ALBUM OF THE DAY
Nighttime, “Keeper Is The Heart”
By Hayden Merrick · January 23, 2023 Merch for this release:
Compact Disc (CD), Vinyl LP

Eva Louise Goodman has the air of someone who creates art for herself, a trite way of saying her music is not obviously linked to a scene or subgenre. Since 2014, the music she makes as Nighttime has delivered fluent, buoyant folk compositions that run the gamut of psych-pop, girl group, and Americana. Folding in a melange of disparate influences—from the Queen of Rockabilly to The Clean—Nighttime is united by its leader’s distinctive vocal, which could easily overpower the arrangements if not for Goodman’s impeccable control and close attention to dynamics.

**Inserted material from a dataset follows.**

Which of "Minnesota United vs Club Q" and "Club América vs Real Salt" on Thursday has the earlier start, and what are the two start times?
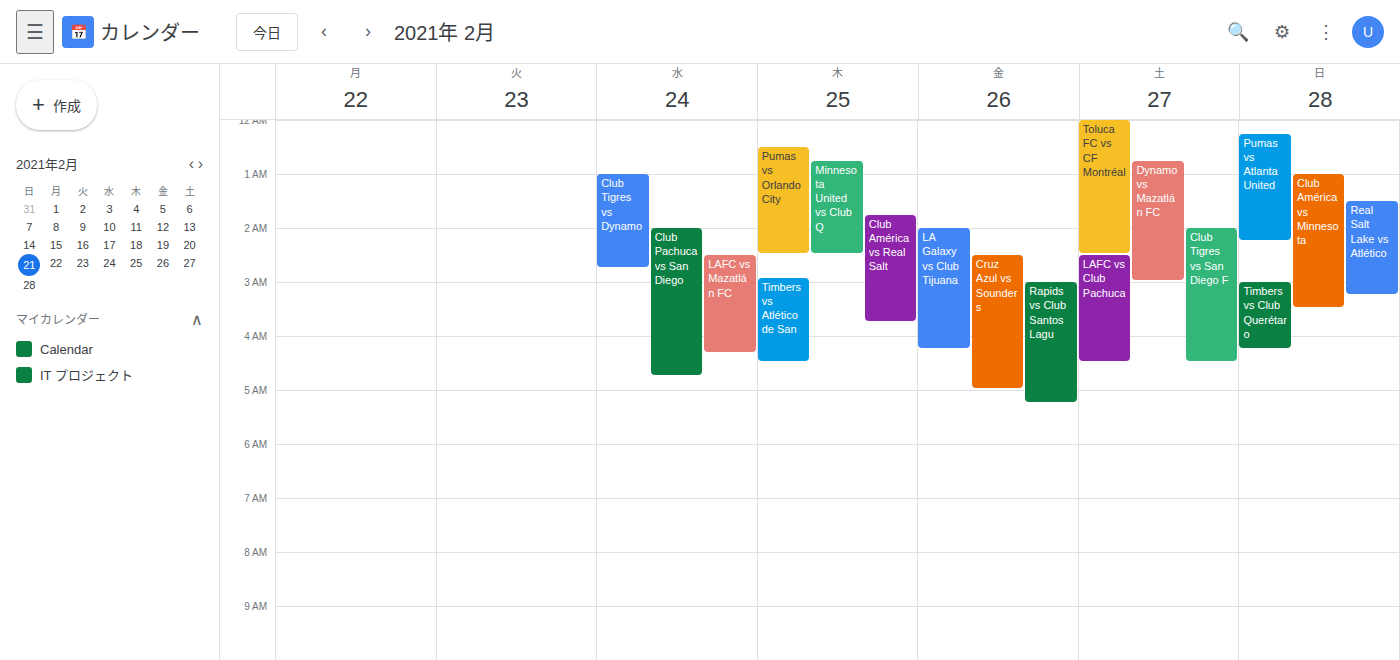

For album three, Keeper is the Heart, Goodman onboarded Florist member Rick Spataro and developed one song per day in his upstate New York studio. Manipulating tape speeds and taking an improvisational approach, the pair then encouraged a coterie of trusted instrumentalists to color in the remaining gaps. The sense of peace created by this trust-your-instincts prompt is clear in every inflection, from the opening track’s sleepy saxophone murmurs to the dovetailing strings on the hushed waltz “Feeling the Weeks.” The overall result has the serendipitous beauty of a wildflower meadow.

Although enlivened by multiple voices, Keeper is the Heart is darker and more emotive than its predecessor, the stripped-back Turning Wheel EP, which hoped to accompany listeners “enjoying a picnic with laughter and friends” as the pandemic gave way to spring. Keeper again looks to the natural world, but as a means of contextualizing Goodman’s relationship with time’s arrow and with death. It’s a path walked by many greats before her, though Goodman’s journey is no less inspiring. “The span of a life is just the shimmer of a light/ Across the ocean of time/ Across the great divide/ Onto the other side,” she projects during the album’s climactic finale “Across the Ocean of Time” whose transcendent outro sounds apt to score one’s departure from the world.

Throughout Keeper is the Heart, there are delicate adjustments in meter, tempo, and instrumentation, almost without our realizing. Take the linear structure of “Spring, You Come Again”: the mournful, Scandinavian folk–esque introduction effortlessly transitions into a cheerful waltz. Similarly, “When the Wind is Blowing” forgoes its chorus for an interlude in which all semblance of structure dissipates, leaving a gust of amorphous calm to emulate the song’s title. There are plain-sailing cuts, too, though. The bright guitars and warbling organs of “Garden of Delight” and “The Way” call to mind the psychedelic-imbued pop of bands such as Tele Novella and La Luz.

Instead of leaning on a particular instrument or by-numbers songwriting method, Goodman trusts in the process and in her collaborators, and in doing so, has created an enchanting ode to, and source of, life and light ready to carry listeners through hardship and onto the other side.